The county analysis, prepared by County Executive J. Hamilton Lambert, James P. McDonald, deputy county executive for management and budget, and Ilene M. Blake, director of the Office of Management and Budget, criticized the research center report on several grounds. It noted:
* The center's report projected annual increases of 11.8 percent for county employes and 8 to 9 percent for school employes. Board guidelines for fiscal 1984 are 5.9 percent, for fiscal 1985, 6.7 percent, and for fiscal 1986 and 1987, 7.5 percent, according to the county analysis. The research center estimated salaries and wages would cost the county $758.6 million in fiscal 1987, while the county estimated $654.9 million, for a difference of $103.7 million.

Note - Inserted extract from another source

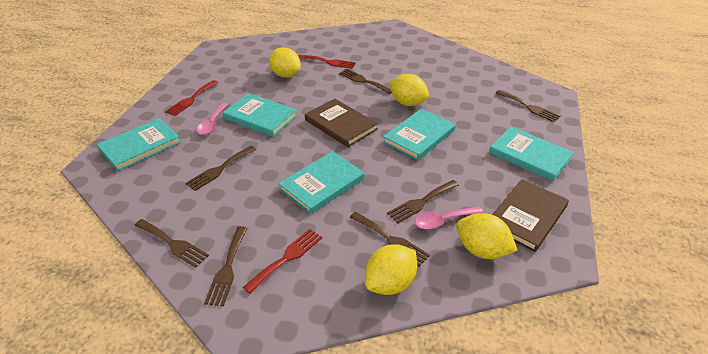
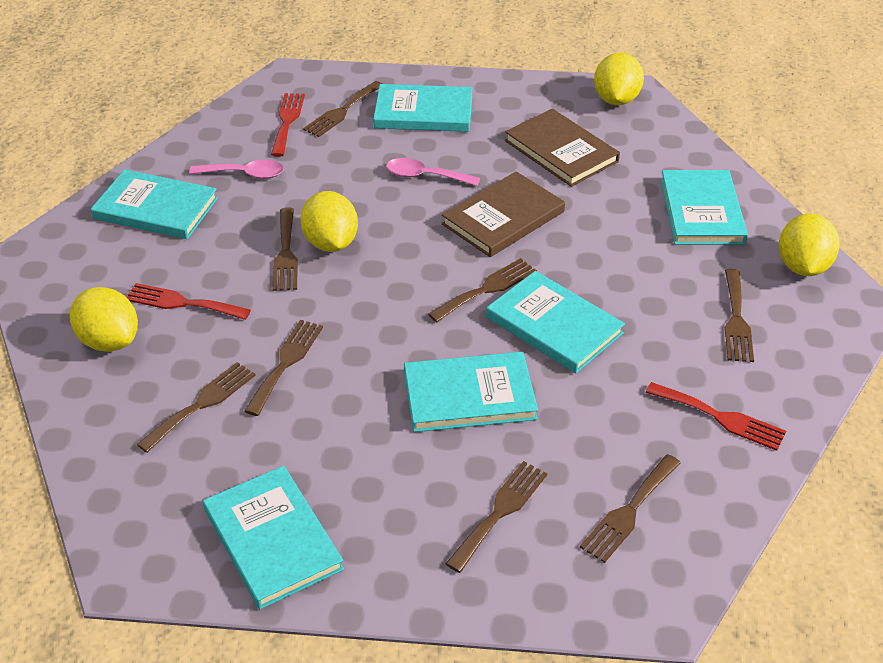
brown fork: [134,219,209,268] [186,146,256,191] [204,226,247,306] [339,69,392,94] [350,212,430,267] [387,180,459,223] [495,90,560,122] = 7 -> [137,362,256,453] [244,320,323,416] [273,207,298,291] [303,81,382,137] [428,258,537,322] [446,461,547,573] [580,454,681,563] [725,269,754,362] = 8
turquoise book: [97,118,181,171] [223,93,297,137] [278,151,365,214] [383,109,456,161] [489,127,574,181] = 5 -> [91,169,218,239] [203,466,344,609] [373,84,472,132] [404,352,538,432] [486,271,625,373] [661,170,748,245] = 6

Dearborn argued the center's report stated that Fairfax could shave about $37 million off the projected $153 million deficit if it froze nonschool employment at the 1982 levels, and $11 million if it held down fringe benefits. He added that the addendum acknowledged that "Fairfax County is now planning on limited, if any, growth in employment. These policies, if followed, are more conservative than the assumptions used" in the center's calculations.
* The county has a reserve of $11.6 million held as a cushion against future uncertainties. It expects that reserve to total $15.1 million in fiscal 1987. Dearborn said reserves were not included in calculations "because these surpluses represent basic reserves that should be maintained" by the local governments.
* Research center calculations assumed that only 10-year bonds would be sold at an interest rate of 10 percent. The county analysis called the assumption "ridiculous" and said that 10-year bonds have been sold only once by the county. A few weeks ago the county sold 20-year bonds at a rate of 8.7 percent. The county estimates debt service in fiscal 1987 of $71.8 million compared to the center's estimate of $86.7 million.
Other county criticisms were that the report included the costs of a fully self-supporting sewer system and not the revenues, and that it understated fiscal 1987 revenues by at least $208.9 million.